The Beeb has been going almost as mad for Glastonbury in the last few days as it has for Wimbledon, with multiple channels, as well as certain regions of the mystical land known as ‘The Red Button’, devoted to coverage of the festival. So of course all the usual festival-goers who couldn’t quite make it this year are tuning in all evening to watch other, more financially secure (or at least more on the ball) middle-class white rebels have an absolute whale of a time while they’re stuck at home.

Oh wait, no they aren’t.

The festival experience is about community, partying, committing to a whole weekend in a tent, abandoning social norms, refusing to eat or sleep in a vaguely healthy manner, drinking too much, and, yes, mud. Try as they might (and who knows, maybe 3D TV will one day accomplish this), the BBC cannot bring this to a living room audience. Live performances are only worth televising when there’s something particularly special about them. Jools Holland still gets views because bands are doing live sessions intended for TV audiences; things like The U2 360° Tour, The Rolling Stones’ A Bigger Bang Tour and Michael Jackson first doing the moonwalk on Motown 25 are valuable because of their special significance.

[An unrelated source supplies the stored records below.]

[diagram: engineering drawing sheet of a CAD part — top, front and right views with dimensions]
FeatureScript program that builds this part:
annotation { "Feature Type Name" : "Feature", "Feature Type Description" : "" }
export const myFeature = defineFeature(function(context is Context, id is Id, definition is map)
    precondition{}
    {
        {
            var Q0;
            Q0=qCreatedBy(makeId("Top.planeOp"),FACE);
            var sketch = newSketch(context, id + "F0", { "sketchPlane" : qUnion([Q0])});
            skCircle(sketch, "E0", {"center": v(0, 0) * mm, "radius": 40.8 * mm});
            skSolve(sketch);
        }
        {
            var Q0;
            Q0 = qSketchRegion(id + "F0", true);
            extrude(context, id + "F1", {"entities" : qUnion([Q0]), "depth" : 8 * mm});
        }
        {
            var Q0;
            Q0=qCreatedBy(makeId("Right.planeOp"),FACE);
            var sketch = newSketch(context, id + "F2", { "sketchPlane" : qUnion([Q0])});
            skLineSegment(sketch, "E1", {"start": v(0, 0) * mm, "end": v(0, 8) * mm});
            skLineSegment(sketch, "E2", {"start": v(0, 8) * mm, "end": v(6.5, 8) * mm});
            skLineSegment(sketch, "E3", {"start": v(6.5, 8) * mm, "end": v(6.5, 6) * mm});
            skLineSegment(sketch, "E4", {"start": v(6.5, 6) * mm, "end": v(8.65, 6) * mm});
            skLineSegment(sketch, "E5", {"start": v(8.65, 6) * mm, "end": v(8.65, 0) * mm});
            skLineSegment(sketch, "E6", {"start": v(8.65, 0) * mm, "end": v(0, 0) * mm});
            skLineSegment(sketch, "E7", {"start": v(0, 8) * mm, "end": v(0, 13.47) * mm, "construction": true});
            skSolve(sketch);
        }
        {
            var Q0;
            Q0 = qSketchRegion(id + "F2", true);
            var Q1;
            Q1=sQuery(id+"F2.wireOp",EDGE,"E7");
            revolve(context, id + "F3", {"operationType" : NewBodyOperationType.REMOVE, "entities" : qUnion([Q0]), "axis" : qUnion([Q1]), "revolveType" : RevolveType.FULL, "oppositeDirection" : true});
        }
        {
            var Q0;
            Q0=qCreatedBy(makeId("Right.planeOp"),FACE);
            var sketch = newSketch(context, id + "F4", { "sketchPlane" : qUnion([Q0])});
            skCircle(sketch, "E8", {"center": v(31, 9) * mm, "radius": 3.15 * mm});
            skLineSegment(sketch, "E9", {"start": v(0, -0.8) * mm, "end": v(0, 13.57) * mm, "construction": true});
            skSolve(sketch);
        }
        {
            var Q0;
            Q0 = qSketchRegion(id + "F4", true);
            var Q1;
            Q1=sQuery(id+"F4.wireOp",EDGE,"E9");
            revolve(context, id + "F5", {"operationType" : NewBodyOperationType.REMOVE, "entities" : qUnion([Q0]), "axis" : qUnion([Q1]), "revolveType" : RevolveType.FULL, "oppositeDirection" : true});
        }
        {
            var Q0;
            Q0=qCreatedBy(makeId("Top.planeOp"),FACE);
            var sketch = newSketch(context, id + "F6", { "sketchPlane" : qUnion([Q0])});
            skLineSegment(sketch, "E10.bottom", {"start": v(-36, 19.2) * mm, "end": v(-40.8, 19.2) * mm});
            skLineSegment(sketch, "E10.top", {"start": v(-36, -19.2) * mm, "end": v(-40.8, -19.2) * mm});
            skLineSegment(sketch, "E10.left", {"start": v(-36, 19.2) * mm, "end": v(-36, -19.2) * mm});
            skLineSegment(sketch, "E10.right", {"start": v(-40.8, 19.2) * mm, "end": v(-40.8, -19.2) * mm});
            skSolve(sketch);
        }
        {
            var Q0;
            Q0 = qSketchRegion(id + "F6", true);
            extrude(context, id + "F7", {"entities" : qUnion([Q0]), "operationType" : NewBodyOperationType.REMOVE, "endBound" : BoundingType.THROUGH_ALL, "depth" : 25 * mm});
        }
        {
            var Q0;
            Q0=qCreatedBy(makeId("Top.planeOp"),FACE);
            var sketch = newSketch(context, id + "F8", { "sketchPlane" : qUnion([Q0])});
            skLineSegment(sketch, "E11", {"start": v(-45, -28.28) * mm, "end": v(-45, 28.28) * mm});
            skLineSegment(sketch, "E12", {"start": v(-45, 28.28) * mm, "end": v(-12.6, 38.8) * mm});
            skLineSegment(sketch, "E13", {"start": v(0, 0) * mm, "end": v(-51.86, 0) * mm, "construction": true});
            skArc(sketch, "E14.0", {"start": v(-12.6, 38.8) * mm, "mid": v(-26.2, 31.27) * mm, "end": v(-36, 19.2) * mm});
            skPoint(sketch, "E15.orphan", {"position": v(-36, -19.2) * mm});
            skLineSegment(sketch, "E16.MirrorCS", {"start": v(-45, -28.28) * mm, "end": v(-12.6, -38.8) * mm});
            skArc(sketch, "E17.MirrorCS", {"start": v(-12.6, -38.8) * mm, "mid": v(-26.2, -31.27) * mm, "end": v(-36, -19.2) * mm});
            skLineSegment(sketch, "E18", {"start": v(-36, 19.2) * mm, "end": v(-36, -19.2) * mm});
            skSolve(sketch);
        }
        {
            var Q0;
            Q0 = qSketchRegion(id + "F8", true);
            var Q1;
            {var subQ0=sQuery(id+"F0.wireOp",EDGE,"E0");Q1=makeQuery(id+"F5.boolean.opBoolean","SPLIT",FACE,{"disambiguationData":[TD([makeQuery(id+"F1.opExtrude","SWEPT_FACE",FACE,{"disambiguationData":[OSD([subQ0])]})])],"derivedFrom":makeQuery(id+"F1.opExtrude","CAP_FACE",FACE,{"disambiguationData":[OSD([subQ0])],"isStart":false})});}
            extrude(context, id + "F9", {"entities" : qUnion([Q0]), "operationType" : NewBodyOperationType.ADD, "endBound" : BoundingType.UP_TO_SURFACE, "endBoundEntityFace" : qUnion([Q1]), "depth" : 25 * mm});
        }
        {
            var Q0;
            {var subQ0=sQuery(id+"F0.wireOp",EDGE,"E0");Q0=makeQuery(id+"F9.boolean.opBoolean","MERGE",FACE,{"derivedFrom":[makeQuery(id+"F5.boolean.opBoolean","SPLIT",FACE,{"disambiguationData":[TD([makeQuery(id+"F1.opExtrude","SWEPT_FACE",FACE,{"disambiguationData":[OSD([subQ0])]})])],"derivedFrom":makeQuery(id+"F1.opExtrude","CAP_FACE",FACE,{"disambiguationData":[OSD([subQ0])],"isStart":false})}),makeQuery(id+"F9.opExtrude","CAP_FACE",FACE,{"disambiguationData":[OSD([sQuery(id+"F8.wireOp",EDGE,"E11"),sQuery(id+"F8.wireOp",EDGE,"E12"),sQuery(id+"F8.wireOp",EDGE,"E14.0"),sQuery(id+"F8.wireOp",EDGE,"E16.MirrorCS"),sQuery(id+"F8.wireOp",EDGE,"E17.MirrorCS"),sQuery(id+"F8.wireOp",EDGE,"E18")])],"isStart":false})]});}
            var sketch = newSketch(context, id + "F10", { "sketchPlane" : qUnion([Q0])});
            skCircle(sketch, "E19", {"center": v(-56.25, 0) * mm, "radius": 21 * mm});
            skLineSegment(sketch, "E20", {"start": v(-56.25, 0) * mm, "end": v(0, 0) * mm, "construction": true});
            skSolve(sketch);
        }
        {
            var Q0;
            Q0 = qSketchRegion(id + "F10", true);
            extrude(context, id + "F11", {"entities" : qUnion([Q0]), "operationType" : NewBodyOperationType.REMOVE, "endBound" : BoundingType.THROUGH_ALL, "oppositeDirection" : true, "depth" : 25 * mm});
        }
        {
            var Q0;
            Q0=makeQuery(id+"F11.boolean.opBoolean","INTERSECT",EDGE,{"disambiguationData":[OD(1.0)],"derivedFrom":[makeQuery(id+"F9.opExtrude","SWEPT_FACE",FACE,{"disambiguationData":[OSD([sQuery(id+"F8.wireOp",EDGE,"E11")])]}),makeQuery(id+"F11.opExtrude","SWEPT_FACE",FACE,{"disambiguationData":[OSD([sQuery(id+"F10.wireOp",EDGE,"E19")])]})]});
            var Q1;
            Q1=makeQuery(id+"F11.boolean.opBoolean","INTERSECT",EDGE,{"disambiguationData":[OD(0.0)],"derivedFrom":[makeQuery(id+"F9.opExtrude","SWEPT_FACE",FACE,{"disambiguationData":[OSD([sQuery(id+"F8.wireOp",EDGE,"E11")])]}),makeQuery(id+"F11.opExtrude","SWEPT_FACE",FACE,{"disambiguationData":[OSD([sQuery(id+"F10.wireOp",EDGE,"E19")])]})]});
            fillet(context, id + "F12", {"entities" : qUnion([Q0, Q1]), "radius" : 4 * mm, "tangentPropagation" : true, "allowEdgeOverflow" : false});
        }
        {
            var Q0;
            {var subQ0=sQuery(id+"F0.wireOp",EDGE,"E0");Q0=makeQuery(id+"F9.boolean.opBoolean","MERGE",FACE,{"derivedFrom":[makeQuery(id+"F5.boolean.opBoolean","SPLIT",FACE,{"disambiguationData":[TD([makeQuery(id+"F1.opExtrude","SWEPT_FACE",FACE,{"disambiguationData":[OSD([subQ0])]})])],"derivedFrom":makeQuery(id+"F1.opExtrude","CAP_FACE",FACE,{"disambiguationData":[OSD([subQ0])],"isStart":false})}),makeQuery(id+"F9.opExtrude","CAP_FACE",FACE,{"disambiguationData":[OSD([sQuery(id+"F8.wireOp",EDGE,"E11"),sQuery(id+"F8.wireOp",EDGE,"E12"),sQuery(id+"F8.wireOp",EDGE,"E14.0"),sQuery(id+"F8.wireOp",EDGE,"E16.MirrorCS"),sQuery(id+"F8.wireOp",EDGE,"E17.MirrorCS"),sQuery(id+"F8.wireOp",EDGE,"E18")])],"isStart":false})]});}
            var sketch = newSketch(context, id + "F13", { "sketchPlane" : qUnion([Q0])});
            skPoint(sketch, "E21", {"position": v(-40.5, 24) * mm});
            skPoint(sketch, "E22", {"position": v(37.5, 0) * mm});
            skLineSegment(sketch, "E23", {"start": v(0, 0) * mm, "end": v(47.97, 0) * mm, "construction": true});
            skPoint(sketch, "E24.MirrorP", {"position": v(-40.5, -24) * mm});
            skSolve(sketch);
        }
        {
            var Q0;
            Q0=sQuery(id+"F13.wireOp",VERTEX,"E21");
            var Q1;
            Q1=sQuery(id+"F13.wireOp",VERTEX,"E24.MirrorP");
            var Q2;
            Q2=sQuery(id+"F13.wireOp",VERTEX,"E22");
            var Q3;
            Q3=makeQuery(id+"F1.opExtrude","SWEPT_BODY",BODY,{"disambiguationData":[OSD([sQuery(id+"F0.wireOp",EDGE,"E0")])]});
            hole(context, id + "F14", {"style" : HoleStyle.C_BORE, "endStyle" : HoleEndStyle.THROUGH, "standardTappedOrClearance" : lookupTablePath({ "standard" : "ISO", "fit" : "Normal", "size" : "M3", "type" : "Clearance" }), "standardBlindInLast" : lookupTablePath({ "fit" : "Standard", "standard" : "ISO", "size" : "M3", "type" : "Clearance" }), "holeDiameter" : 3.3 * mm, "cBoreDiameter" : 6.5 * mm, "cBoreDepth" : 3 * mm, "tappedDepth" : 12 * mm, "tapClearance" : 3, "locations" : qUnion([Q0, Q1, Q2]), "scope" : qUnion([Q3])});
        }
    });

There’s nothing especially significant about Rita Ora playing the Pyramid Stage on a Friday afternoon, except perhaps as a sad indictment on the state of the festival today (Professor Green was on next). After a great deal of back-and-forth, The Rolling Stones, who initiallly insisted that none of their set be televised, have eventually conceded for an edited hour of their set to be shown on the BBC. Maybe they have the right idea. Apart from the obvious financial motivation of wanting to sell their own performances themselves, Jagger was reportedly worried about quality control. Music at festivals quite simply doesn’t sound as good as indoor concerts; the acoustics are unmanageable. Of course, no one who’s actually there realizes this because they’re all, quite rightly, off their faces. 

By all means film the acts, and allow those who went to relive it by finding the footage online (I for one scour all the footage of bands I saw trying to see myself in the crowd), but don’t fill up the weekend’s schedule with non-stop coverage, and don’t pretend that it comes close to replicating the experience of actually being there. After all, the only way one could precisely replicate the experience of seeing Mumford & Sons headline the Pyramid Stage at the end of Glastonbury 2013 live would be to lie in the middle of the road while one of your mates repeatedly ran you over in a car and another one jumped up and down on a huge pile of broken banjos and ukeleles.